**What to do**
1. In the game economy post, copy the part that begins at the words "Basically, it looks" and stops after "than usual difficulty.", substituting "slow" for "sluggish".
2. Pick up the game economy post where it stops and write the next few sentences.

**Excerpt to read**
^^^^^^^^

That said, I have to break down and whine just a little bit about my suspicion that a lot of the economy tweaking that follows from the "more money" theme is not balanced yet for large-map players.
Basically, it looks like it will be a real hat trick to figure out how to manage your sluggish economy on Gigantic and Immense maps until you encounter enough other civs to start earning this Disney money. Add that to the Thalan's new-found responsible attitude twoards population growth, and, well, I'm likely to play my next couple of beta games at a lower than usual difficulty.
Their population penalty is effectively only 20% (they start with Xeno Medicine) and later is negated entirely by their two unique Pop Growth techs.
I dunno, I didn't have any trouble remaining the top economic player for basically the entire game. Granted, I placed my Hyperion Matrix on a 300% research tile, bought the other two buildings, and set the slider to 100% research and RUSHED to Galactic Stock Exchanges and the second Government tech.

^^^^^^^^

Collected data:

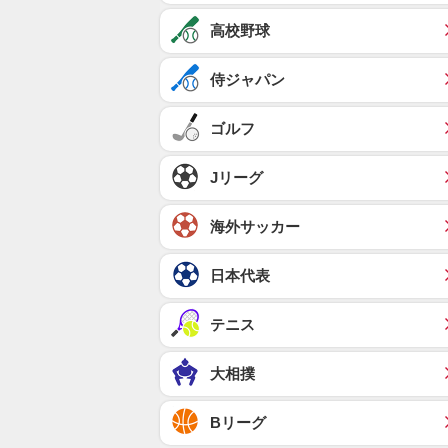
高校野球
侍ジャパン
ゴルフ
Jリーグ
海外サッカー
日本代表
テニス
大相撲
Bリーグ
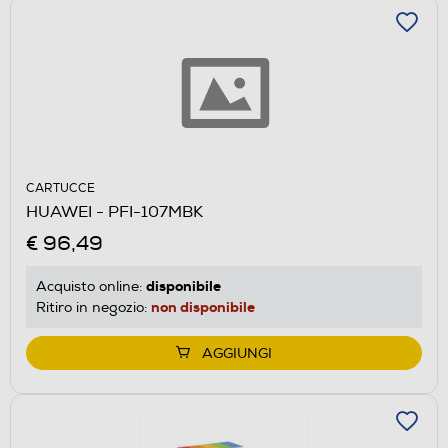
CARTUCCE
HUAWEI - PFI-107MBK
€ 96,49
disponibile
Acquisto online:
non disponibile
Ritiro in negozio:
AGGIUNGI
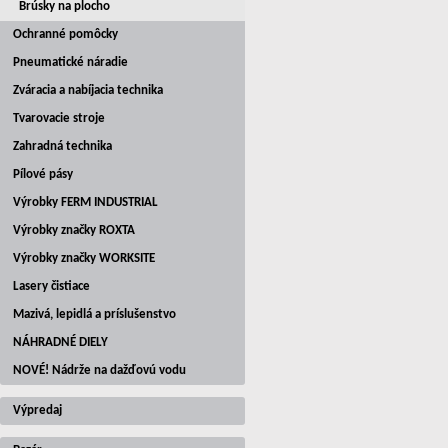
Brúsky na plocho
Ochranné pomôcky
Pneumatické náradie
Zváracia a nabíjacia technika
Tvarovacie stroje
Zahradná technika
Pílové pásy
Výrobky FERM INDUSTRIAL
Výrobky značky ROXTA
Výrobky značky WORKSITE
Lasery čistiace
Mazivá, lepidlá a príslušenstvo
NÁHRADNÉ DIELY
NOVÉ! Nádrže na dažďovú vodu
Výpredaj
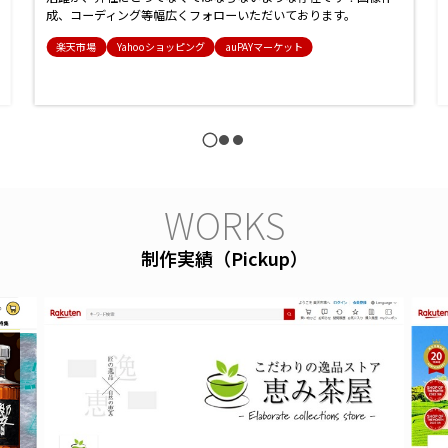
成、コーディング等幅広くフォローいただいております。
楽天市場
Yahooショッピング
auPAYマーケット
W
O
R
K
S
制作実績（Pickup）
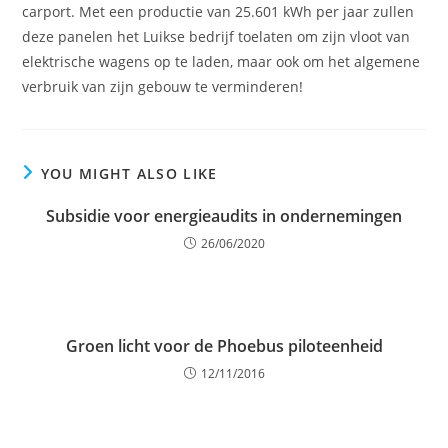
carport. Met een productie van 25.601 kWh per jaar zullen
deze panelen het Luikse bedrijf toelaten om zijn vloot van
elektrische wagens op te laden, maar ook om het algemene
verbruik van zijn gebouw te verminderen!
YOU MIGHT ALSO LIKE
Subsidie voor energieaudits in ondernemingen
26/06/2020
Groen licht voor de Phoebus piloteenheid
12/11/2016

^^^^^^^^

**Responses by task**
1.
Basically, it looks like it will be a real hat trick to figure out how to manage your slow economy on Gigantic and Immense maps until you encounter enough other civs to start earning this Disney money. Add that to the Thalan's new-found responsible attitude twoards population growth, and, well, I'm likely to play my next couple of beta games at a lower than usual difficulty.

2.
Picked up shields and stingers, and the first of both the Thalan's research and industry buildings, then I actually started expanding like any other game. Was probably about December of the first year before I actually started expanding. I used my research capability advantage to remain the top in military, influence (well... that was probably just the Stock Exchanges...), etc as well. I also made sure to pick up Economic and Research Treaty from every Major race as soon as I met them.
This was on an Immense Galaxy with 9 random, tough opponents (no minors). Still haven't finished it (not suprisingly), but I am very, very close to a Diplomatic Victory, and could easily just finish the game with a Tech Victory if I wanted to.